In the new camera, the image from the lens is shined onto the DMD and bounced from there though a second lens that focuses the light reflected by the DMD onto a single photodiode. The mirrors on the DMD are shuffled at random for each new sample. Each time the mirrors shift, a new pixel value is recorded by the photodiode. In effect, the lens and DMD do what the microchip in a normal digital camera usually does; they compress the data from the larger picture into a more compact form.
Interestingly, the new camera works best when the light from the scene under view is scattered at random and turned into noise that looks like television static. “White noise is the key,” said Rice’s Richard Baraniuk. “Thanks to some deep new mathematics developed just a couple of years ago; we’re able to get a useful, coherent image out of the randomly scattered measurements.”

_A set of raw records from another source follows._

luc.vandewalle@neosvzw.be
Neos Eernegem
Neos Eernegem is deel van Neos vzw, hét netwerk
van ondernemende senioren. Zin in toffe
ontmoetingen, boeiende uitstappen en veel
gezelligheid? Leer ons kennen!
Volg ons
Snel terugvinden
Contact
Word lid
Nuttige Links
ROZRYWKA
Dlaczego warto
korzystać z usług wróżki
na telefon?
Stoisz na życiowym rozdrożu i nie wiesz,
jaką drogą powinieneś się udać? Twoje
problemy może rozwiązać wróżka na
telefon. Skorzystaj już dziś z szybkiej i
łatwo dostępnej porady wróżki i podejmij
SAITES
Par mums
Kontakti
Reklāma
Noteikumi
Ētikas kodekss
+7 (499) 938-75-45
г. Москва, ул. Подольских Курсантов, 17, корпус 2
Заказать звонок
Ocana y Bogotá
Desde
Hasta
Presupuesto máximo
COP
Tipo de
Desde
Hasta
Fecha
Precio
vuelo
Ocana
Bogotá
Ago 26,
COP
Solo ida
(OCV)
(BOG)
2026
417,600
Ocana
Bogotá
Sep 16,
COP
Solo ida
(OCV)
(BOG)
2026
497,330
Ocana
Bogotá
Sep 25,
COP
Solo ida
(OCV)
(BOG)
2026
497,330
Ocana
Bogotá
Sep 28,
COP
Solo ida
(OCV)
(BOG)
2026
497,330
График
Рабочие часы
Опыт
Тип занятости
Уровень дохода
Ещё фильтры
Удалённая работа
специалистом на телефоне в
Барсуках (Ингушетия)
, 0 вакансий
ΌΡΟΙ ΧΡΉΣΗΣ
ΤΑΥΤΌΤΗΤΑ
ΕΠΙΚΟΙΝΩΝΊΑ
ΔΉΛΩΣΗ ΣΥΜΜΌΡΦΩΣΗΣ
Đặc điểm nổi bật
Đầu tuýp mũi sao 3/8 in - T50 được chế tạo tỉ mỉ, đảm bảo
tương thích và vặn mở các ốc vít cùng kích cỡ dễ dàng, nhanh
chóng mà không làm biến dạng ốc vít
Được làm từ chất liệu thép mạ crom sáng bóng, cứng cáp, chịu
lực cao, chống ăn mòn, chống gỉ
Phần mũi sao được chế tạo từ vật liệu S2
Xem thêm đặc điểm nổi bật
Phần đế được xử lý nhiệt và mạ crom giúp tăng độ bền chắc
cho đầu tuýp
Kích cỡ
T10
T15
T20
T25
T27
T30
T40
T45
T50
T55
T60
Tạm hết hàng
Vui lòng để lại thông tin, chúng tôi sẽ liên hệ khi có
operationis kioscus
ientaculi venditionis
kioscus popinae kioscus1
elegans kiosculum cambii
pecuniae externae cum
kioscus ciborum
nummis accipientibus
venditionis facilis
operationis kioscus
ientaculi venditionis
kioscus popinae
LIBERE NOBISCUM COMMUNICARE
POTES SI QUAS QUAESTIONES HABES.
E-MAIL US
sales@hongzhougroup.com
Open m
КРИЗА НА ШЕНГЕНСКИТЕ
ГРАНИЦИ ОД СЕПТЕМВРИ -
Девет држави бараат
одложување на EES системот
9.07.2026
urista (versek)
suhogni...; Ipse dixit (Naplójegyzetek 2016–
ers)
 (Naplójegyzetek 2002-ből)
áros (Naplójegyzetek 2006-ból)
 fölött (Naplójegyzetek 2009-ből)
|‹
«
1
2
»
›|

Only stationary objects have been photographed so far, but the researchers say they should be able to adapt the “time-multiplexed” photographic technique to produce images similar to a home snapshot because the mirrors inside DMDs can alter their position millions of times per second. However, their initial efforts are aimed at developing the camera for scientific applications where digital photography is unavailable. “For some wavelengths outside the visible spectrum, it’s often too expensive to produce large arrays of detectors,” said researcher Kevin Kelly. “One of the beauties of our system is that it only requires one detector. We think this same methodology could be a real advantage in terahertz imaging and other areas.”